About a week ago I struck up conversation with a young lady at a nearby home improvement store. She was ringing up my paint, and shortly after the usual chitchat ended she divulged that she'd lost her mother at the age of 17. "She hadn't told me she was sick," the girl told me. "It was just the two of us. She suddenly died. I found out later she had cancer ... ." I told her about my dad. We looked at each other with an intensity that made my want to reach out to her, to invite her out to lunch. I asked her how old she was. "Twenty two." The same age as my oldest daughter. No wonder I felt so maternal. Amazingly, I bumped into her -- her name is Heather -- Saturday night at a coffee shop twenty miles away from my house. It was my first time in the shop, a sort of urban hangout I normally wouldn't patronize. I'd gone there to watch my daughter compete in an improv show. I felt seriously out of place. The tiny shop catered primarily to artistic types wearing sleeve tattoos and bandannas.

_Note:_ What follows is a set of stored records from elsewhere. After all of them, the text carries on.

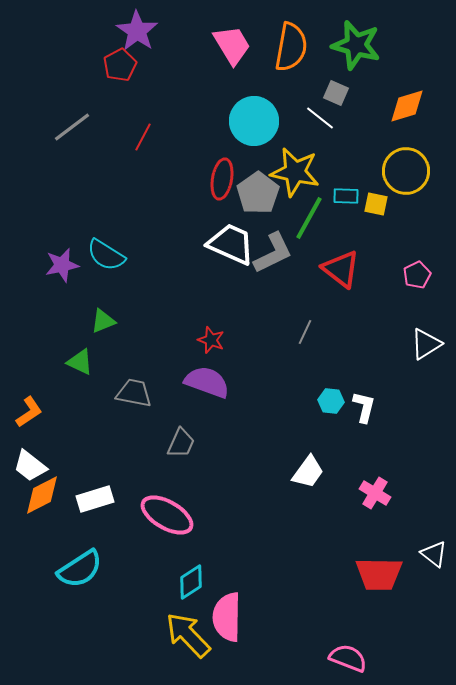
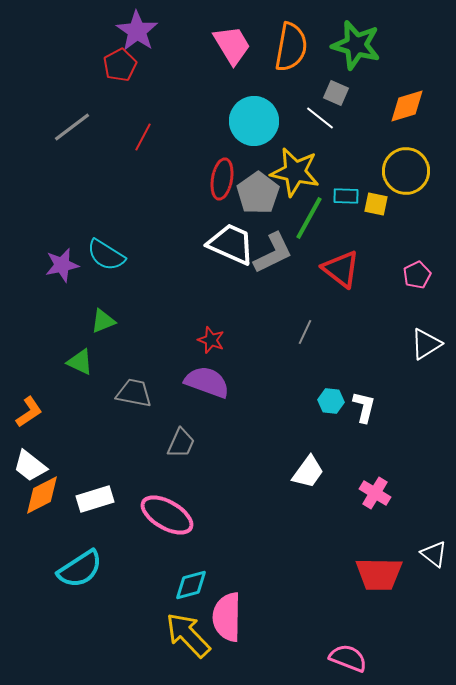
cyan diamond at (191, 582): moved 3 px down; rotated 18 degrees clockwise
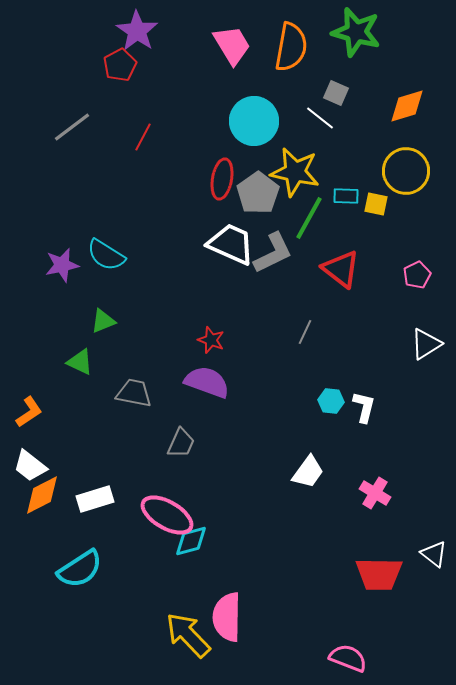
green star at (356, 45): moved 13 px up
cyan diamond at (191, 585): moved 44 px up
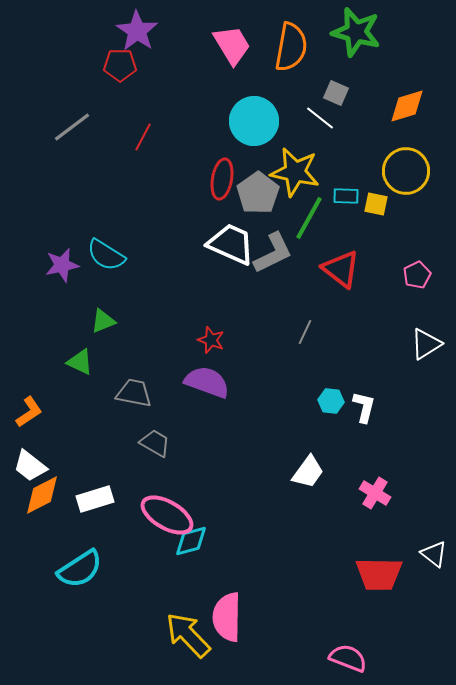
red pentagon at (120, 65): rotated 28 degrees clockwise
gray trapezoid at (181, 443): moved 26 px left; rotated 84 degrees counterclockwise
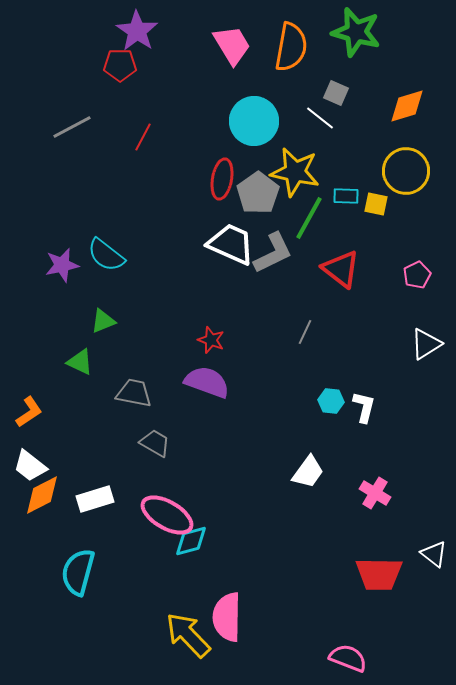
gray line at (72, 127): rotated 9 degrees clockwise
cyan semicircle at (106, 255): rotated 6 degrees clockwise
cyan semicircle at (80, 569): moved 2 px left, 3 px down; rotated 138 degrees clockwise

"You're the person at Lowe's, aren't you?" Heather asked, immediately recognizing me. She smiled widely. I could smell her perfume. "I'm going to be at Panera at two o'clock tomorrow, if you want to join me."

I already had plans. No problem, though. I am certain that Providence will align our schedules soon.

5 comments:

Bee said...

I like the concept of serendipity because it manages to combine coincidence (too random) with destiny . . . and possibility?

I love the Scrabble friendship: How that must have enriched both of your lives!

Kate said...

One of my fave activities, rain or shine, is sitting down to the Scrabble board, a cup of coffee in one hand, score pen in the other.
I miss my game buddy enormously. She was wonderful competition!

Kate said...

More importantly, Pat was a quirky, lovable, energetic, Class Act lady.
She also had approximately ten to twelve cats roaming around her expansive house, which only added to her charm ;)

Bee said...

I wish that we could play Scrabble together -- because I love it, too.

I used to live in Trinidad, about 10 years ago, and a group of friends would get together for Scrabble parties. The decadent expat life!

Kate said...

What's up with your traveling history? I'm so jealous! I only get to go to Omaha, Nebraska!